December 23, 2024

Jim Jordan’s year in the spotlight: A timeline of his rise and fall as a House Speaker candidate

Jim Jordan #JimJordan

WASHINGTON, D. C. – Ohio’s Jim Jordan got his first taste of actual power when Republicans took control of the House of Representatives this January.

The Champaign County Republican used his new chairmanship of the House Judiciary Committee to undermine criminal prosecutions of ex-President Donald Trump and blitz the administration of President Joe Biden with numerous investigations into alleged incompetence and malevolence.

He took his show on the road a few times too, with stops on the southern border and in New York.

And when a small group of Republicans ousted California’s Kevin McCarthy from his position as House Speaker, Jordan made an unsuccessful run to take over that job. The speaker’s race was perhaps both the apex of Jordan’s year and its nadir. Jordan appeared positioned to take the gavel after Trump gave him a midnight endorsement, but his hard-driving tactics turned off Republican colleagues as he leaked support.

True to his reputation, Jordan’s year didn’t produce much in the way of adopted legislation. But, at times, it captured national attention.

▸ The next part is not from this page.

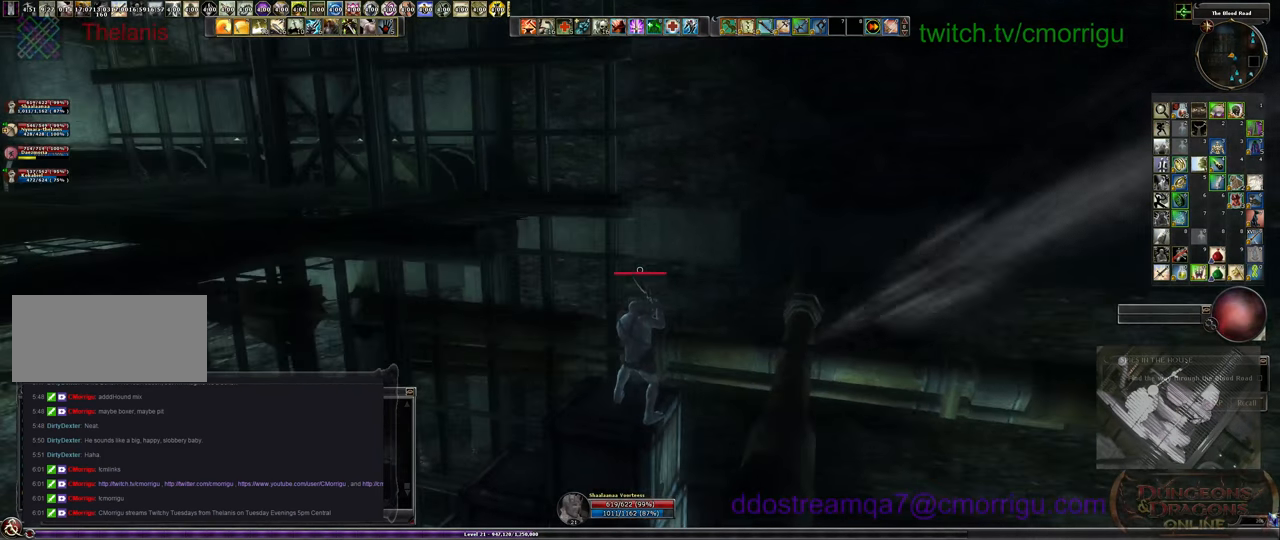
{"keys": [], "events": [[100, "d", "down"], [200, "d", "up"]]}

Here’s a timeline of Jordan’s activities during his busy year in the spotlight:

JANUARY 10: The Republican-controlled House voted along party lines to create a new “Select Subcommittee on the Weaponization of Federal Government” that Jordan would run, in addition to his responsibilities chairing the full Judiciary Committee. Democrats said it would be used “to gin up fake investigations into non existent scandals” while Jordan said it would be used to fight double standards.

JANUARY 11: House Republicans led by Jordan pressed the party’s anti-abortion platform by passing legislation requiring health care practitioners to provide medical care to infants who survive abortions, and a resolution to condemn attacks on anti-abortion crisis pregnancy centers. Neither proposal had any chance for passage in the Democrat-controlled U.S. Senate.

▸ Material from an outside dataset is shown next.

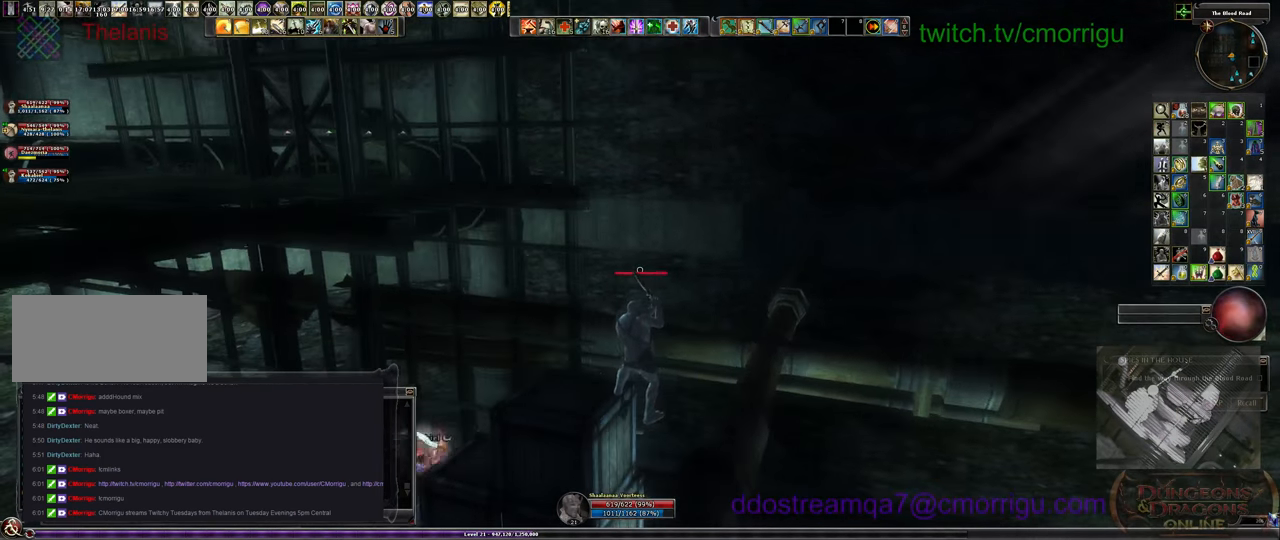
{"keys": [], "events": []}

JANUARY 13: Jordan launched an investigation of Biden’s handling of classified documents by demanding the Justice Department hand over records on the case. A letter he sent to Attorney General Merrick Garland accused the Justice Department of soft pedaling its examination of how Biden mishandled classified material that he retained after serving as vice president, while taking a hard line on Trump.

Several months later, Trump was indicted on dozens of charges related to mishandling classified documents, as prosecutors released photos of that they said were of boxes of classified material that Trump stored in a bathroom at his Mar-a-Lago estate in Florida. Biden has not been charged. ABC News reported that Biden cooperated with National Archives efforts to recover documents in he retained after leaving office, while Trump resisted.

FEBRUARY 2: Before Jordan chaired first House Judiciary Committee hearing, Democrats and Republicans on the committee spent more than a half hour arguing over whether to say the Pledge of Allegiance before each hearing.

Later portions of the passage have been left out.